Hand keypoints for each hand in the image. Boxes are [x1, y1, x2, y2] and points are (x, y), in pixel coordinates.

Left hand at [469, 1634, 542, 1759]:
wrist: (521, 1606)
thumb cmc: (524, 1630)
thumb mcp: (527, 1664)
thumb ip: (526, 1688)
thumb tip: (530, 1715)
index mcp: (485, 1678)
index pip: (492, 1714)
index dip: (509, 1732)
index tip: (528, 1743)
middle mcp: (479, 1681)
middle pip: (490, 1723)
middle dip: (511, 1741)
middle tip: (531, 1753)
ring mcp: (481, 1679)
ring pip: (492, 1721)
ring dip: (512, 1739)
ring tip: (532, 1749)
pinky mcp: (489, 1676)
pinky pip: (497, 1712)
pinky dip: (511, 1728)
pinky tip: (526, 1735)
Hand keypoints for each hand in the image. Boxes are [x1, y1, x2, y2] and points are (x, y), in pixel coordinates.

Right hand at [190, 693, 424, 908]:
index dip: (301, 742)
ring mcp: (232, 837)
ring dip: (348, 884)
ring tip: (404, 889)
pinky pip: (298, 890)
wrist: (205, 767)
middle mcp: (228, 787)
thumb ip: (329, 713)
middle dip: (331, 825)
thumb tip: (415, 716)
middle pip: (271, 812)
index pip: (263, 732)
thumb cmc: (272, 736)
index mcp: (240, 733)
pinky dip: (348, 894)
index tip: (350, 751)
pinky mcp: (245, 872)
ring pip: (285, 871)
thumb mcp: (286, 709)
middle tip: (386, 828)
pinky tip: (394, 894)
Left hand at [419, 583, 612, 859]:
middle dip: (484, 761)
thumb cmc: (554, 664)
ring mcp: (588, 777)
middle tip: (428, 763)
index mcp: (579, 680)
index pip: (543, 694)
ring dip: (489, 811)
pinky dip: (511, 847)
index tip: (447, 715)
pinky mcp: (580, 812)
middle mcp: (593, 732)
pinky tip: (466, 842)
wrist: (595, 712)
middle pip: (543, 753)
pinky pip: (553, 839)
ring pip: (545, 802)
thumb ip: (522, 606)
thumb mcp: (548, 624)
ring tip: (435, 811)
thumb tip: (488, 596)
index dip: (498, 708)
—————
Return the number of lines containing the word "middle" in these records, with no additional output.

12